Monday, January 20, 2014

Slowly Opening Eyes

December 18th, 2012

     Today was day one.  It has now been over 24 hours since we last spoke.  I’m still feeling the effects of denial as I still imagine talking to you, seeing you, making love to you.  It was a fairly productive day; I tidied up my house a bit, finally removing the evidence of my recent illness.  I went to the gym and did a half-hearted workout.  I had my recurring daydream about training you, but this time with the bitter realization that it would never come to be.  God it hurts to think of all the things you said you wanted to do with me but never did.  You talked about making meals, getting drunk together at a party, going to a music festival, going to see The Hobbit.  Every time, I believed you had some intent of following through but whenever I pursued it, you were unavailable.

     Today is the first day it has truly sunk in exactly how unavailable you are to me.  You probably always will be.  Now that I’m so deeply associated with the break-up with your ex, seeing me will forever conjure those memories.

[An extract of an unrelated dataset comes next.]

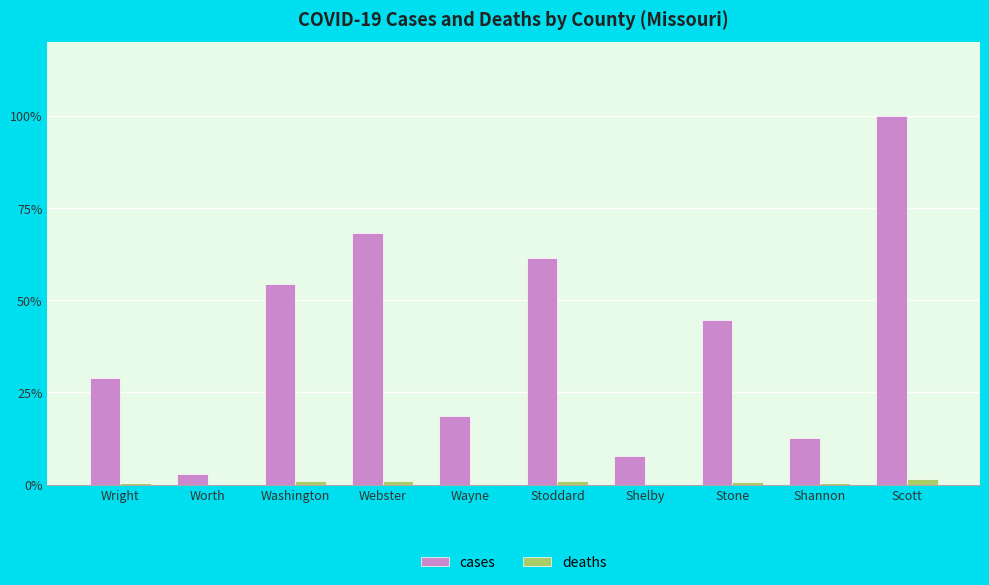

At which label does cases reach its peak?

Scott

     I’ve been reading this blog today dealing with the subject of dating emotionally unavailable men.  It was already starting to dawn on me how little my needs have been considered this whole time when I found out about your other girls.  This blog has further opened my eyes to how I’m doing the exact same thing I was doing with my ex.  I’m carving out large chunks of myself in the hopes of being more satisfactory to you.  I’m stamping down my needs into silence to avoid rocking the boat.  I am abusing myself.  I’ve come to realize that I’ve sacrificed too much and I cannot stay.  I don’t need to see you one last time.  Our last night together was the most beautiful I could imagine.  That night it finally felt like you were there, in the present with me, and happy.  You approved of me and appreciated my art, my body, my presence.  It was what I had wanted these last nine months.  It was too much to bear to feel you pull back away after that level of intensity.  I can’t keep up with the hot/cold yo-yo game.  I feel pulled too thin.

***

     It took Natalie Lue’s blog Baggage Reclaim to show me how much I had been stifling myself to be with M.  With my ex-fiance, I was fully conscious of the sensation of walking on eggshells.  My ex would have a rage reaction to things that upset him, so I very intentionally tried to change my behaviors in order to limit those rages.  With M, the dynamic was much different.  With him, I was not afraid of rage, but rather of judgement and abandonment.  He had made it all too clear that jealousy and clinginess were unacceptable and he had proven to me by his first abandonment that he was not afraid to throw away what he had if I over-stepped my bounds.  For whatever reason, this did not feel like abuse at the time.  I saw it as a man expressing his needs to me.  He claimed to be in pain from his last relationship and in need of space to heal.  I saw his condemnation of jealousy to be a sign of his spiritual enlightenment.  He did not see people as possessions and felt everyone should be free to act according to their own will.  I now understand these to be tools of abuse designed to control his victims.  By creating feelings of fear and guilt, he was able to keep me quiet, so I would not express my discomfort with how he was treating me, lest I be branded as “jealous” or “needy” and suffer the consequential abandonment.  It worked like a charm.  My fear kept me so quiet that most of our phone conversations were me listening to him go on about whatever was on his mind and affirming every word out of his mouth so he would feel safe and accepted. 

     Lue’s blog and her book Mr. Unavailable and the Fallback Girl taught me about blowing hot and cold (acting in love one minute, and completely distant the next), future faking (making up stories about all the things we would do together in the future so that I would be emotionally reeled in without him ever intending to follow through), and the fallback girl (keeping me on the backburner so that if things went awry with his primary relationship, I’d still be on the sidelines to swoop in when he needed me).  It was the first step in seeing abuse in M’s pattern of behavior. 

     At this point, I still believed the root cause of M’s abuse was his break-up with his ex.  I was seeing him as a wounded, but emotionally unavailable man that had trouble with commitment.  I believed that once he finished grieving his last relationship, he would be capable of being with someone in a meaningful way.  I realized I had compromised myself and I needed to get out so I could begin respecting myself again, but I still had NO idea of how deep his pathology runs.  At the very least, Lue’s book had opened the door to realizing that I myself was not to blame for his poor behavior.  I was simply with the wrong guy at the wrong time and I needed to get out.